The lawsuit claims Biscardi "is publicly renowned for leading the research into whether the Bigfoot creature exists."
Tom Biscardi is NOT one of the "leading bigfoot researchers", but rather a well-known scam artist on the American bigfoot scene. He seeks media attention, relentlessly, to futher his scams. He should receive no attention at all.
In the 1980's Biscardi was involved in the marketing of a collection of fake bigfoot footage made by in the infamous hoaxer Ivan Marx (see John Green's "The Apes Among Us").
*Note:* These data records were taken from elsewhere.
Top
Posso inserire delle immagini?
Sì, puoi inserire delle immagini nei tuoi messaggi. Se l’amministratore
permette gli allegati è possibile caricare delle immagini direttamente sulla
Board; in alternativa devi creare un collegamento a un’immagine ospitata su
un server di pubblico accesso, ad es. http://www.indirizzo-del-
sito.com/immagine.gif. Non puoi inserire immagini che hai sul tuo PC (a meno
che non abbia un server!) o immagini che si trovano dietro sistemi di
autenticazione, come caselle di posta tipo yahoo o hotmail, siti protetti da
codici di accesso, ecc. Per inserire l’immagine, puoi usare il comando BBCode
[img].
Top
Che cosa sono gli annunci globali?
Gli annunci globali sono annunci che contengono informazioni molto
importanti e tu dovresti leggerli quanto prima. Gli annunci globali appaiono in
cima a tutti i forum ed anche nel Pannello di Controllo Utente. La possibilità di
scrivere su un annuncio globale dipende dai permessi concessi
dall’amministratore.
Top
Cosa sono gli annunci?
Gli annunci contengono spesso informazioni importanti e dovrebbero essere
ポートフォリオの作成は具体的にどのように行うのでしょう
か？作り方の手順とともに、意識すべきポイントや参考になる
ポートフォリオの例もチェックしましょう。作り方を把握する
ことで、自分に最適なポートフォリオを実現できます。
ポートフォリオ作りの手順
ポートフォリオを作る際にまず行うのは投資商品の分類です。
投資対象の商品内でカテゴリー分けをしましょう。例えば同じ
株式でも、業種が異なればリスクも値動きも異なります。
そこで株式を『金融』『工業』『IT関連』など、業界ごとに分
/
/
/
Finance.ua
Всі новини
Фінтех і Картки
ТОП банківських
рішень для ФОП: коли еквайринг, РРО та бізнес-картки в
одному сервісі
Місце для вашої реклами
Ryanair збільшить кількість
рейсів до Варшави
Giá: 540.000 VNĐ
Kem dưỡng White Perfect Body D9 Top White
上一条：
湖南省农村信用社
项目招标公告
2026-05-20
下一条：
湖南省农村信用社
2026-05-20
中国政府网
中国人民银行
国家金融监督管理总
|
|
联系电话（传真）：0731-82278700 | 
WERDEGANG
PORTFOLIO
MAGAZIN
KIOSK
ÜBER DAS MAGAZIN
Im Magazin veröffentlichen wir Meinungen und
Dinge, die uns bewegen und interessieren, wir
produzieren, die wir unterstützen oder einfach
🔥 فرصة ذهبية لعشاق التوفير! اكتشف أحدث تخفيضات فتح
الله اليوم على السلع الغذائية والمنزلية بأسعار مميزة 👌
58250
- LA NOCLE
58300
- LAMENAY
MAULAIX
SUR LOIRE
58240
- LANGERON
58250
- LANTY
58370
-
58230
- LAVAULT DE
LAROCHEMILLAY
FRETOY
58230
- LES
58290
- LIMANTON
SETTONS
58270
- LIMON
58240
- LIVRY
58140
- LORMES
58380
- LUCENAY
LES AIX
Then in 2005 he orchestrated the infamous "Coast-to-Coast AM" radio show scam, regarding a supposed "captured bigfoot" in California. His claims about an imminent capture of a bigfoot in Northern California dominated the popular late night radio shows for several days, like an extended Orson Wells hoax. All the while he was claiming that he would soon show the captured bigfoot to the public via a $14 web-cam subscription. Lots of people, from coast to coast, signed up to see it, assuming that it must be true if it was being talked about on the radio. On the day of reckoning (after receiving an ultimatum from the talk show host) Biscardi claimed he was "hoodwinked" by his team, and there was no captured bigfoot afterall. When the radio host, George Noory, realized the whole story was a fraud on the part of Biscardi, he demanded that Biscardi refund all the money to those who signed up for the web cam service. No one knows if those people ever got their money back.
Biscardi made minor newspaper headlines again recently when he claimed to have a preserved "baby bigfoot hand" in a jar. The "hand" has been shown to several people, including reporters. It has no thumb, and the fingertips have been cut off. An experienced hunting guide recently examined the specimen in Wisconsin and said it is the paw of a bear, or possibly a mountain lion. The fingertips have been cut off to conceal the fact that they had claws.
The skeleton of a bear paw or mountain lion paw might be mistaken for the skeleton of a human hand, but for the lack of a thumb, and the presence of claws on the fingertips. Biscardi said that some people had paid as much as $1000 for a look at this "bigfoot hand".
In recent years Biscardi's media blitzing was apparently inspired by the BFRO. Shortly after the BFRO first announced the scheduling of open-invitation bigfoot expeditions in 2003, Biscardi and his sometimes partners created a business entity called the "Great American Bigfoot Research Organization" (GABRO) in order to capitalize on the apparent popularity of the BFRO expeditions. Biscardi, a former Las Vegas promoter, tried to license the knock-off expedition company (GABRO), but it now seems that he is having trouble getting paid for it.
Biscardi has, however, succeeded in getting more media attention this time around. The wire stories are once again (sadly), bundled with frame 352 of the Patterson-Gimlin footage , which is completely unassociated with Biscardi.